As will be recognized by those skilled in the art, the innovative concepts described in the present application can be modified and varied over a wide rage of applications. Accordingly, the scope of patents subject matter should not be limited to any of the specific exemplary teachings discussed, but is instead defined by the following claims.

Claims

1. A broadband binary phased antenna, comprising:

a symmetric antenna element symmetrical about a mirror axis thereof and including feed points on either side of said mirror axis operable to create opposite symmetric field distributions across said symmetric antenna element, said opposite symmetric field distributions being binary phase-shifted with respect to one another; and

a symmetric switch connected to said feed points and arranged to selectively switch between said opposite symmetric field distributions.

2. The antenna of claim 1, wherein said feed points include a first feed point on a first side of said mirror axis capable of creating a first field distribution across said symmetric antenna element and a second feed point on a second side of said mirror axis capable of creating a second field distribution across said symmetric antenna element, the magnitude of said first and second field distributions being substantially equivalent, the phase of said first distribution differing from the phase of said second field distribution by 180 degrees.

3. The antenna of claim 2, wherein said switch selectively connects to one of said first feed point and said second feed point.

4. The antenna of claim 2, wherein said first feed point and said second feed point are positioned on said symmetric antenna element substantially symmetrically about said mirror axis.

5. The antenna of claim 4, wherein said first feed point is positioned near a midpoint of said symmetric antenna element on said first side of said mirror axis and said second feed point is positioned near a midpoint of said symmetric antenna element on said second side of said mirror axis.

6. The antenna of claim 1, wherein said switch includes first and second terminals, the operating states of said switch being symmetric between said first and second terminals.

7. The antenna of claim 1, wherein said switch is a SPDT switch.

8. The antenna of claim 1, wherein said switch is a DPDT switch.

9. The antenna of claim 1, further comprising: a second antenna element connected to said symmetric switch, said symmetric switch selectively connecting one of said feed points to said second antenna element.

10. The antenna of claim 9, wherein said second antenna element is said symmetric antenna element fed in an orthogonal polarization.

11. A method for broadband binary phase-switching of an antenna, comprising the steps of:

providing an array of symmetric antenna elements, each being symmetrical about a mirror axis thereof; and

feeding each of said symmetric antenna elements at one of two feed points positioned on either side of said mirror axis to create one of two opposite symmetric field distributions across said respective symmetric antenna element, said opposite symmetric field distributions being binary phase-shifted with respect to one another.
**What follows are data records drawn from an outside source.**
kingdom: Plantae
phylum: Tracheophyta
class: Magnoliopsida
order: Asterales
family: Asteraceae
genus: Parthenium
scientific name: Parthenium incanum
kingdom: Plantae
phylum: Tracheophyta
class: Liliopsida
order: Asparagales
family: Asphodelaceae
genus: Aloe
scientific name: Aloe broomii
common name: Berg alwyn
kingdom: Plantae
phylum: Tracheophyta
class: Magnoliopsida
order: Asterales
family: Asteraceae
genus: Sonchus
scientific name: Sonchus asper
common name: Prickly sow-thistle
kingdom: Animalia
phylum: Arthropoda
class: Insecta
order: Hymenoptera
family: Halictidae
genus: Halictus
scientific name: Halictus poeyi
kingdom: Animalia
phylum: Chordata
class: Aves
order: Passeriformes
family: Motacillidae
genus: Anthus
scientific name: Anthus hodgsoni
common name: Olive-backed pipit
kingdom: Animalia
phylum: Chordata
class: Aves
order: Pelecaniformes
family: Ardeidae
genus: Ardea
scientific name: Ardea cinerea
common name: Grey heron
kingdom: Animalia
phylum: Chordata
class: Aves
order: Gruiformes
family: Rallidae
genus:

12. The method of claim 11, wherein said feeding further comprises:

feeding a select one of said symmetric antenna elements at either a first feed point on a first side of said mirror axis to create a first field distribution across said select symmetric antenna elements or a second feed point on a second side of said mirror axis to create a second field distribution across said select symmetric antenna elements, the magnitude of said first and second field distributions being substantially equivalent, the phase of said first distribution differing from the phase of said second field distribution by 180 degrees.